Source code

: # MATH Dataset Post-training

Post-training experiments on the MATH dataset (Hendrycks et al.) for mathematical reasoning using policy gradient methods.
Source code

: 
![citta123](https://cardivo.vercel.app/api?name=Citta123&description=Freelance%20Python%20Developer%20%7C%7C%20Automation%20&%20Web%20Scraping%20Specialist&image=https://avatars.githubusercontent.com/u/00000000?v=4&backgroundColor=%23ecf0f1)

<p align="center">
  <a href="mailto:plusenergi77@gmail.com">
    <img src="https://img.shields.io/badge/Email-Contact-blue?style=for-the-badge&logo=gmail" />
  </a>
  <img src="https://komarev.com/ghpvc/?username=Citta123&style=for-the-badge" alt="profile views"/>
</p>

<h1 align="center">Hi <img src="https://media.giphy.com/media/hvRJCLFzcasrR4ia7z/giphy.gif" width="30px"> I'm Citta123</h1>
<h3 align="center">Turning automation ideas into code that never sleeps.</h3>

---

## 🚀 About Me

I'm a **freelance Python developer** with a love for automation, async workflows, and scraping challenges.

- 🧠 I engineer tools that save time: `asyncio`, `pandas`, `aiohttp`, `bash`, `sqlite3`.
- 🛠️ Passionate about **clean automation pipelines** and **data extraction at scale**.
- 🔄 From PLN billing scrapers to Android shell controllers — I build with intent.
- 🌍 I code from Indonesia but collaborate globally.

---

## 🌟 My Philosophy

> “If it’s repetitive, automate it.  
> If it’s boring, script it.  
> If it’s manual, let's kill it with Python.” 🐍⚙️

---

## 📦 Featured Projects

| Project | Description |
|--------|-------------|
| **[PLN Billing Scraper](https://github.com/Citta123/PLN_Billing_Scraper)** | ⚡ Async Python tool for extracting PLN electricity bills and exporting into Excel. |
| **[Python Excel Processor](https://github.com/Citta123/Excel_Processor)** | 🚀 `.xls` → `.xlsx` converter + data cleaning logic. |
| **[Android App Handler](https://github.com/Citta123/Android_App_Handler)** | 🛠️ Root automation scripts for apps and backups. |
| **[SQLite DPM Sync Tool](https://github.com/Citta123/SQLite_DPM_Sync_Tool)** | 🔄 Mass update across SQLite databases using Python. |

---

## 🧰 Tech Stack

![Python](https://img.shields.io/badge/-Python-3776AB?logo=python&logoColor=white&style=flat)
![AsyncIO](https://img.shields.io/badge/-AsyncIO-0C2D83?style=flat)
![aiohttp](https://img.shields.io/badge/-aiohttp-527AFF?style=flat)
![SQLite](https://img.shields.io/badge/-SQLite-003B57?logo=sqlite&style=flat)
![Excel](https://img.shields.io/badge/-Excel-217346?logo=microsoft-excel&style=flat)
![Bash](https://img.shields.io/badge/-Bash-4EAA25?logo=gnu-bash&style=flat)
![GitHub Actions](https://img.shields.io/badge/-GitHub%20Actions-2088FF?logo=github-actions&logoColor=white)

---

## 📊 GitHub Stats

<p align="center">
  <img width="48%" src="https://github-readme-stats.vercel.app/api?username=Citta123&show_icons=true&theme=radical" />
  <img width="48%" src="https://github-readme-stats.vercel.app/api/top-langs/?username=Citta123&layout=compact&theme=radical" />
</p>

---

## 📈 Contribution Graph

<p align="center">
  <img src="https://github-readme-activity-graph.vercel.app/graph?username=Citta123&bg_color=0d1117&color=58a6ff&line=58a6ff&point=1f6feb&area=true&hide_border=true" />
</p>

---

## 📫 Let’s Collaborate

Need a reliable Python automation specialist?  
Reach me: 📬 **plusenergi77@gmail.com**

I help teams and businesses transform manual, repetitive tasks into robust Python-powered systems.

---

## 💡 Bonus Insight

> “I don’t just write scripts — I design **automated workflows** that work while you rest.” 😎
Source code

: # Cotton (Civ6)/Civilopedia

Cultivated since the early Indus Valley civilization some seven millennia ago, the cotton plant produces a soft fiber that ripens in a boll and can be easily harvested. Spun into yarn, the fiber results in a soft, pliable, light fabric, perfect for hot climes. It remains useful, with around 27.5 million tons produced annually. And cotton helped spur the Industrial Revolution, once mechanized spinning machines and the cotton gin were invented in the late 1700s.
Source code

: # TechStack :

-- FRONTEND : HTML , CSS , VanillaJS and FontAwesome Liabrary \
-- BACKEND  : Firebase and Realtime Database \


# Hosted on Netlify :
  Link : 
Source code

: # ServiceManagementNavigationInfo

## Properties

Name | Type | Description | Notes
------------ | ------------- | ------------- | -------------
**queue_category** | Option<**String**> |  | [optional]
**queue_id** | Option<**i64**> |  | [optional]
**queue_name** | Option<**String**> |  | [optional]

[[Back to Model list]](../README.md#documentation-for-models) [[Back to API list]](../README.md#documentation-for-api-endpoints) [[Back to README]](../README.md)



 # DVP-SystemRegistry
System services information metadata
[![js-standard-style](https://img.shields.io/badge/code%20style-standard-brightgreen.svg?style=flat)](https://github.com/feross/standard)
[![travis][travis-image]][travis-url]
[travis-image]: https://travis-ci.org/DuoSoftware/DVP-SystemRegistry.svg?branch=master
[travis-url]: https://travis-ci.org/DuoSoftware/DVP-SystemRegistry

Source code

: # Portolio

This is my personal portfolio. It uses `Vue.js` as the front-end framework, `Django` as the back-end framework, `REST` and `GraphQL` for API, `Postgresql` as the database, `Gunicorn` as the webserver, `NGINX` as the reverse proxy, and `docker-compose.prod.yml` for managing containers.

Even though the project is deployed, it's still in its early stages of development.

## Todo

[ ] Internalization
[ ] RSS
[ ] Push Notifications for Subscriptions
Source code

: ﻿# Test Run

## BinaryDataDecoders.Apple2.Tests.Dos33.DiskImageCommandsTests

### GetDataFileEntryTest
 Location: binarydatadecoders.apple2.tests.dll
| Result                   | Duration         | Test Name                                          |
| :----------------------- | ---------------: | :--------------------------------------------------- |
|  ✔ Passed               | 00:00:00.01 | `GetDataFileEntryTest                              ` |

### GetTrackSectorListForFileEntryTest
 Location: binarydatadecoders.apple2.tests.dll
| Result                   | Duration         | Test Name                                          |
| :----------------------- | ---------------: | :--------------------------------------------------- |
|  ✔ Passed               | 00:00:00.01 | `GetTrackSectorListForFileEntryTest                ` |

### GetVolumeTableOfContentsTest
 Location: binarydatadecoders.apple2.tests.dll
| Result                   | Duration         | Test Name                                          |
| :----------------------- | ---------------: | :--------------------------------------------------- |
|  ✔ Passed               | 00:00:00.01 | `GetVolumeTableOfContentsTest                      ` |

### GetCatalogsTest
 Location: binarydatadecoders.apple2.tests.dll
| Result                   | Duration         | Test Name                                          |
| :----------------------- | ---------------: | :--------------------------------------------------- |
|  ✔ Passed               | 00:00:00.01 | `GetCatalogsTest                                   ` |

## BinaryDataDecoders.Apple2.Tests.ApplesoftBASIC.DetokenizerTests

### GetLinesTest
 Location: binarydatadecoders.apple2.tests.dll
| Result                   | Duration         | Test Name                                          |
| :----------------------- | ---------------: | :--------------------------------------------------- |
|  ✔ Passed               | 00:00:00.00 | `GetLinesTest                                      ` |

==

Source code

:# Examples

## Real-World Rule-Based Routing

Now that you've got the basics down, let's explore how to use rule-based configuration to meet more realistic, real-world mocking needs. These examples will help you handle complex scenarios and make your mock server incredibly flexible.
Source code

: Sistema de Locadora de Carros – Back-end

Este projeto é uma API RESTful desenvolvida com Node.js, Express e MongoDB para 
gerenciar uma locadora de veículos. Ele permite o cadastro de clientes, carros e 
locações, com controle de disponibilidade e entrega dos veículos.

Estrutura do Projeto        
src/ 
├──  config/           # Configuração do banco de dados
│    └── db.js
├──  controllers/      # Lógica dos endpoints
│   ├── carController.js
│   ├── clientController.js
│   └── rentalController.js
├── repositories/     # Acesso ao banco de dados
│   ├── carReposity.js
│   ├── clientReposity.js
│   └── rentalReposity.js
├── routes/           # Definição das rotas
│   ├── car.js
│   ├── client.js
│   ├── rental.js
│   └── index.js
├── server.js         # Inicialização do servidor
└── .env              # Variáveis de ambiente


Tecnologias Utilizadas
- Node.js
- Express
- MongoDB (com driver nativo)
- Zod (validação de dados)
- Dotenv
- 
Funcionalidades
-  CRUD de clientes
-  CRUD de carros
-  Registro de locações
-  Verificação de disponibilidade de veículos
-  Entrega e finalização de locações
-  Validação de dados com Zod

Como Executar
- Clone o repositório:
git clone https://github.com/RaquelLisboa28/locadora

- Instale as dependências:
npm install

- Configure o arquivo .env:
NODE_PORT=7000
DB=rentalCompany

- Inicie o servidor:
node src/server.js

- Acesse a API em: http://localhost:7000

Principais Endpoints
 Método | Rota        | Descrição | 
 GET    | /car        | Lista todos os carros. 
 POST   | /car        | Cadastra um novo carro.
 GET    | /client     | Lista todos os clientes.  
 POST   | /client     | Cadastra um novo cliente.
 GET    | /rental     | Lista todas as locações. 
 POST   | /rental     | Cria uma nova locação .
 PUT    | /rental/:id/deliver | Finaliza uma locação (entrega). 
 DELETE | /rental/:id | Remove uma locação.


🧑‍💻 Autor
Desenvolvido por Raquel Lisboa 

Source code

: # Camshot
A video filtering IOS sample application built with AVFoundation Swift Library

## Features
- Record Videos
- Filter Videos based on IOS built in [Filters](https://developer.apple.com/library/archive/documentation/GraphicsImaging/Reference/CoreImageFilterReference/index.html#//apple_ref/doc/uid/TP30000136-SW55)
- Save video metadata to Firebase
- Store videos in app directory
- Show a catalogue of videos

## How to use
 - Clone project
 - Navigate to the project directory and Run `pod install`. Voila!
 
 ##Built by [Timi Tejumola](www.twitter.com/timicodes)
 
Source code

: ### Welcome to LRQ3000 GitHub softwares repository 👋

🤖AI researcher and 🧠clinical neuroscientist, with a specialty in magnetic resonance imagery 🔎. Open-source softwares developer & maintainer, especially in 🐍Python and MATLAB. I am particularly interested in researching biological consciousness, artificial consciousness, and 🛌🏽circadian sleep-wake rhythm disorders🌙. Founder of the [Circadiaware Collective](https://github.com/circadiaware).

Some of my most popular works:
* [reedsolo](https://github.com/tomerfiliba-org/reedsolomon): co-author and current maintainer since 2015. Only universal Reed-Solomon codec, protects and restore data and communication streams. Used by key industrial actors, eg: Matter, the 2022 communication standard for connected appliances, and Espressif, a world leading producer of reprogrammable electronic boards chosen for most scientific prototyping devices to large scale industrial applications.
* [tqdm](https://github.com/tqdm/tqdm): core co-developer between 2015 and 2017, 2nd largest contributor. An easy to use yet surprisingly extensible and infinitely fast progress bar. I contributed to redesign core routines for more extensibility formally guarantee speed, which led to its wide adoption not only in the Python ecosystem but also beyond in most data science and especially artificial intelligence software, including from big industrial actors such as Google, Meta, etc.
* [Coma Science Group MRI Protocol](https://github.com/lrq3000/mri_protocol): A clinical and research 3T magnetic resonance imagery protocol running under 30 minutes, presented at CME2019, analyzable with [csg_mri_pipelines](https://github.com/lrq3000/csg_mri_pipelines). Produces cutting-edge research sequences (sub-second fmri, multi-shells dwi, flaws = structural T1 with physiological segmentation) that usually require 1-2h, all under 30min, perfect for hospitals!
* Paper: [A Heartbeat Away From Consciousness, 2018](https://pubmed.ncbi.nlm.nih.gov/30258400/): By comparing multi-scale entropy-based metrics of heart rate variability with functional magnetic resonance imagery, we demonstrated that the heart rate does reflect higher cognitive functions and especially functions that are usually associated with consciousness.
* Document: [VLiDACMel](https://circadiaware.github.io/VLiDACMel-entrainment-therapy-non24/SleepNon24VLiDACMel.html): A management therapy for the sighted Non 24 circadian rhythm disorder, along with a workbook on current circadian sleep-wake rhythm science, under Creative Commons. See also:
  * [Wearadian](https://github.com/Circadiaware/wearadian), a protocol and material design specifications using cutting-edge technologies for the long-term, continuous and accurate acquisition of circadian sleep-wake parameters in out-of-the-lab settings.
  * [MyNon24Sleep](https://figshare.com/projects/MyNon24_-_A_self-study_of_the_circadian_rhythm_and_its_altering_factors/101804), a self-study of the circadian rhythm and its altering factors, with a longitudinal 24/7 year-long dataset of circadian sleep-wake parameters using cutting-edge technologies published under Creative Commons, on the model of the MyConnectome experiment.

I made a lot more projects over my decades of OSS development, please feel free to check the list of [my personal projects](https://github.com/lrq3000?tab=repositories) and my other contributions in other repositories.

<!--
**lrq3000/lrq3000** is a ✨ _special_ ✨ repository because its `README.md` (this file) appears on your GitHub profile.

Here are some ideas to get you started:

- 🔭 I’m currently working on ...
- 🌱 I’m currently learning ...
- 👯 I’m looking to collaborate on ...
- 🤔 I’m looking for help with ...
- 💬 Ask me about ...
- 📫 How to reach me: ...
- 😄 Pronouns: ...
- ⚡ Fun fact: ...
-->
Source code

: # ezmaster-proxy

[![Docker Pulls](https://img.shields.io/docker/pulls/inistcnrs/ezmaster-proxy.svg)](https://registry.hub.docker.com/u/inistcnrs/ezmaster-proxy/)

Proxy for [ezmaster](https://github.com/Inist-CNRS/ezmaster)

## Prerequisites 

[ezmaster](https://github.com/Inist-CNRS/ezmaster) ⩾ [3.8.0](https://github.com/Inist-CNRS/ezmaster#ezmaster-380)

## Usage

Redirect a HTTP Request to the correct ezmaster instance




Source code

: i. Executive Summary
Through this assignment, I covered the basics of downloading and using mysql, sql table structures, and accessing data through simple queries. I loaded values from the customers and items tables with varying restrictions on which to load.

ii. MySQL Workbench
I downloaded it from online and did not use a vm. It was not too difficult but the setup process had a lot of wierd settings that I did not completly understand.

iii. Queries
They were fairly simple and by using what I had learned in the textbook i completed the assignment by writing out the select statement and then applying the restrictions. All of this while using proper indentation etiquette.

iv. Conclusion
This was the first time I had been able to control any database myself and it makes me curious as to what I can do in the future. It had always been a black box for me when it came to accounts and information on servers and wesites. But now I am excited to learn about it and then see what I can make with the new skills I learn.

▶ _Task prompt_: Above are the records; repeat exactly the lines from the one holding "Registro de locações" down to the one holding "softwares repository 👋", end lines included.

▶ _Reply to the task_:
-  Registro de locações
-  Verificação de disponibilidade de veículos
-  Entrega e finalização de locações
-  Validação de dados com Zod

Como Executar
- Clone o repositório:
git clone https://github.com/RaquelLisboa28/locadora

- Instale as dependências:
npm install

- Configure o arquivo .env:
NODE_PORT=7000
DB=rentalCompany

- Inicie o servidor:
node src/server.js

- Acesse a API em: http://localhost:7000

Principais Endpoints
 Método | Rota        | Descrição | 
 GET    | /car        | Lista todos os carros. 
 POST   | /car        | Cadastra um novo carro.
 GET    | /client     | Lista todos os clientes.  
 POST   | /client     | Cadastra um novo cliente.
 GET    | /rental     | Lista todas as locações. 
 POST   | /rental     | Cria uma nova locação .
 PUT    | /rental/:id/deliver | Finaliza uma locação (entrega). 
 DELETE | /rental/:id | Remove uma locação.


🧑‍💻 Autor
Desenvolvido por Raquel Lisboa 

Source code

: # Camshot
A video filtering IOS sample application built with AVFoundation Swift Library

## Features
- Record Videos
- Filter Videos based on IOS built in [Filters](https://developer.apple.com/library/archive/documentation/GraphicsImaging/Reference/CoreImageFilterReference/index.html#//apple_ref/doc/uid/TP30000136-SW55)
- Save video metadata to Firebase
- Store videos in app directory
- Show a catalogue of videos

## How to use
 - Clone project
 - Navigate to the project directory and Run `pod install`. Voila!
 
 ##Built by [Timi Tejumola](www.twitter.com/timicodes)
 
Source code

: ### Welcome to LRQ3000 GitHub softwares repository 👋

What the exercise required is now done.